__TASK REQUIREMENTS__
Below are the records; copy out every line that holds the word "text".

(Beginning of ENTRIES SHOWN)

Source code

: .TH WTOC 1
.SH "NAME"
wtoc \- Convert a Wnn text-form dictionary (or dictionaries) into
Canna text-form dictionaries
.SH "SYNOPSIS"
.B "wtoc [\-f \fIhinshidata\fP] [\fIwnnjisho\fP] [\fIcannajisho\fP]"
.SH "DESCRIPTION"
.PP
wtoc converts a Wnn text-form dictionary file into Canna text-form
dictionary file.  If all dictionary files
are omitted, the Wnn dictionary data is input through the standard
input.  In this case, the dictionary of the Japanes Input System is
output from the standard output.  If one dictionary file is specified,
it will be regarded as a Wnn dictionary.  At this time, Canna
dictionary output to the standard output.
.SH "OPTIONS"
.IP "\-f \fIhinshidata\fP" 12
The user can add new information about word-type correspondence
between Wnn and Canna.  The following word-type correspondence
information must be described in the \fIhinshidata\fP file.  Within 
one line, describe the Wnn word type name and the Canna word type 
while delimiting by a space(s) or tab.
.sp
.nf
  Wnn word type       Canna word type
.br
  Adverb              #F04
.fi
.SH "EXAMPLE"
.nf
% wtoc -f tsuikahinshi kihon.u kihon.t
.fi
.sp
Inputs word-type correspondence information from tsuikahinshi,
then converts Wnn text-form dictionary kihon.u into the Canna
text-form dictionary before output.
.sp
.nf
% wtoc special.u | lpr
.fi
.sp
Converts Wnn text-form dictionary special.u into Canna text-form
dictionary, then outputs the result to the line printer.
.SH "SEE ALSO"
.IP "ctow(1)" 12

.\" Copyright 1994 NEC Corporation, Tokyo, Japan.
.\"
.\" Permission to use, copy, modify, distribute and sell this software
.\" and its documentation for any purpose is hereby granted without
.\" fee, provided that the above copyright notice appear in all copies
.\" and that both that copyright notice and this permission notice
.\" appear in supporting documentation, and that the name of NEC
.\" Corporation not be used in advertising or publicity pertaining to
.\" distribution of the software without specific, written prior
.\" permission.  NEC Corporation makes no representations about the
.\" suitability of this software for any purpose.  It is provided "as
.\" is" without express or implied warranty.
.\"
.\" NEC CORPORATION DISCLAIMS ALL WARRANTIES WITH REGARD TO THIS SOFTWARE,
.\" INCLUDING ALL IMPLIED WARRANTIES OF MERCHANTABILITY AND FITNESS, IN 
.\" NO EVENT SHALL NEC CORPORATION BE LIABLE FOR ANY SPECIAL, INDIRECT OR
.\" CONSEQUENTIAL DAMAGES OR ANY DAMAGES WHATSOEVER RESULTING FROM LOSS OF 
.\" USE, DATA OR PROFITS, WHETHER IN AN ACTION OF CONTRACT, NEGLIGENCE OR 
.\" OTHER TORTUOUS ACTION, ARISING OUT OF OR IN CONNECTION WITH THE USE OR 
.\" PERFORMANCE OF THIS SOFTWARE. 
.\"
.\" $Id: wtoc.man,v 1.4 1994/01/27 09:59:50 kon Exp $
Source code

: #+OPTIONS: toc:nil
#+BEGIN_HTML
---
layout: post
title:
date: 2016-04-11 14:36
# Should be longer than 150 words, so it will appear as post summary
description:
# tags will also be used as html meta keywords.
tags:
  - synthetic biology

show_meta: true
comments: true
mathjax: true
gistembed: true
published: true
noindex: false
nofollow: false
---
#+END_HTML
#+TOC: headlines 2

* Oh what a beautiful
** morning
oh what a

(End of ENTRIES SHOWN)

__WRITTEN REPLY__
wtoc \- Convert a Wnn text-form dictionary (or dictionaries) into
Canna text-form dictionaries
wtoc converts a Wnn text-form dictionary file into Canna text-form
then converts Wnn text-form dictionary kihon.u into the Canna
text-form dictionary before output.
Converts Wnn text-form dictionary special.u into Canna text-form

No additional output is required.